Before he could do anything else the slides changed again. The astonished silence in the room grew as everyone but her stared at it.
"And, of course, the night she committed the ultimate betrayal against the Nazi Party," her lawyer said, his voice growing quiet as well.
She was still in the suit he saw in that damning photograph from the kommandant's album, smiling brazenly next to the Kaufering sign. The same one from the picture her lawyer had just displayed, as she was looking at the Jews. But she had clearly gone through some serious shit in between when those and this one were taken.
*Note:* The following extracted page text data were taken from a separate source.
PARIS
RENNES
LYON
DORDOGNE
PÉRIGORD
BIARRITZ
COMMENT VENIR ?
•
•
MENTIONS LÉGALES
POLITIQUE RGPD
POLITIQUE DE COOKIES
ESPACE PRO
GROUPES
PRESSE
It looked like a mug shot similar to Anne's, with her shoved against a blank wall. Her hair had mostly come undone, and spilled in tangled strands over her shoulders, gnarled with pine needles and dirt. Her jacket was in disarray, and the collar of her blouse had been ripped. Her neck was discolored and bruised.
Thick splatters of blood, black in the colorless image, covered her face and down the front of her clothes. Her cheeks were dotted with flecks, and thick rope was sprayed from her jaw across her nose like an ugly wound.
She looked triumphant, covered in Nazi blood, and it sent a shiver down his spine. Her eyes were wide and bright, her mouth set in a grim half-smile that he had never seen before. It could have very well been a picture of him after he slit the throat of the soldier who had captured him, after he gutted the two men searching for him with Schueller. It was an expression of someone who held no regrets for the life they took.
It was the look of victory, momentary and fleeting, captured in the gray miasma of her coming destruction.
Across the room, Caroline raised her head and locked her eyes on his.